# Hello TC!



## Polednice

As World Violist has already set a precedent for conceited advertising in the early days of these TC blogs, I shall immediately send you to my own regular blog! 

I'm not sure yet how I might use this feature in the future - no doubt, if there ever comes a time when it would be a good place to voice something, I will forget that it's here...


----------



## World Violist

I'm sure TC is overjoyed that their blog system is being abused in such a manner.


----------



## Polednice

World Violist;bt8 said:


> I'm sure TC is overjoyed that their blog system is being abused in such a manner.

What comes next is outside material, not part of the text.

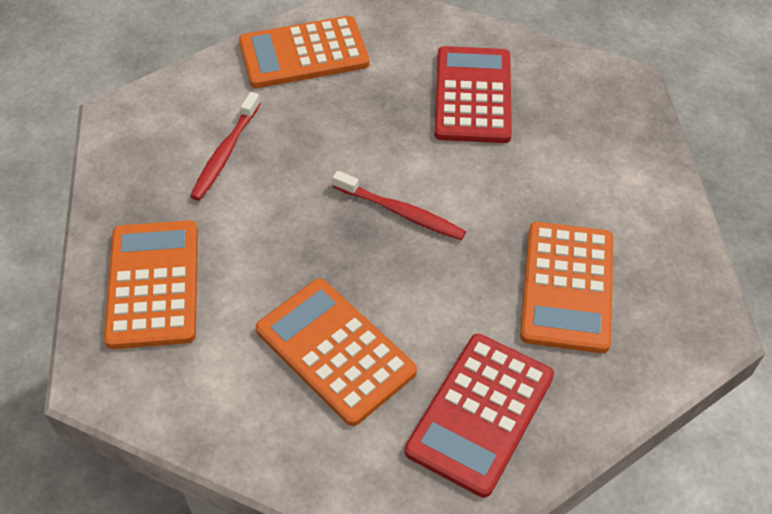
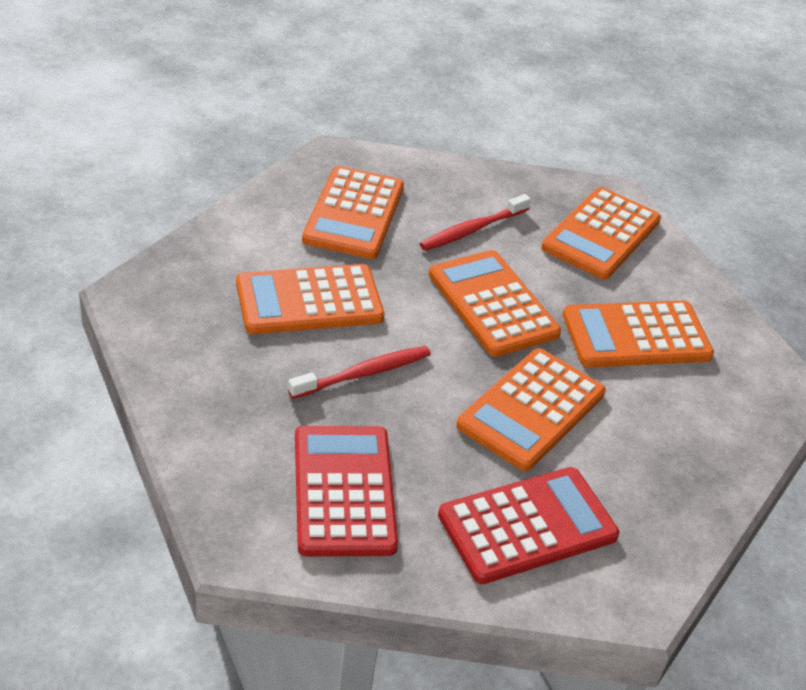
orange calculator: [104,220,198,349] [239,16,370,88] [256,279,417,426] [520,222,613,353] = 4 -> [236,264,384,334] [302,166,404,259] [429,250,561,357] [456,348,606,471] [541,187,661,280] [563,301,714,368] = 6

They deserve it for introducing facebookian features such as a 'like' button into an otherwise reputable establishment


----------



## Meaghan

It _is_ a little facebooky-looking, isn't it? But I like this feature, and look forward to reading people's posts. I will be interested to see what impact, if any, the presence of blogs will have on the character of the threads.


----------



## Frederik Magle

Tsk tsk...

Just wait till I activate the facebook intergration system...


----------



## Polednice

Frederik Magle;bt13 said:


> Tsk tsk...
> 
> Just wait till I activate the facebook intergration system...


NOOOOOO!!!!!


----------



## emiellucifuge

*head explodes*

Perhaps you can also integrate:
Flickr/Picasa/etc... for easy posting of images
Twitter - for easy tweeting of posts
Blogging website for synchronised blog posts
Google stuff: they have everything.

etc........


----------



## mwaseem

i see your site and like him very much


----------